Print each entry below precisely as it reads.

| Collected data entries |
== Segment start ==
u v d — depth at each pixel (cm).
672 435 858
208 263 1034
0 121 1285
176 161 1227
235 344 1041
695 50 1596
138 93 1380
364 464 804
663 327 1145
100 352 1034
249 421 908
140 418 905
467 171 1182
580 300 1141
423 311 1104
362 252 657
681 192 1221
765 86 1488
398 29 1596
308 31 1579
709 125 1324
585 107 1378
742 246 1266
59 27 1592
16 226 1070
== Segment end ==
| RESULT OF THE TASK |
u v d — depth at each pixel (cm).
672 435 858
208 263 1034
0 121 1285
176 161 1227
235 344 1041
695 50 1596
138 93 1380
364 464 804
663 327 1145
100 352 1034
249 421 908
140 418 905
467 171 1182
580 300 1141
423 311 1104
362 252 657
681 192 1221
765 86 1488
398 29 1596
308 31 1579
709 125 1324
585 107 1378
742 246 1266
59 27 1592
16 226 1070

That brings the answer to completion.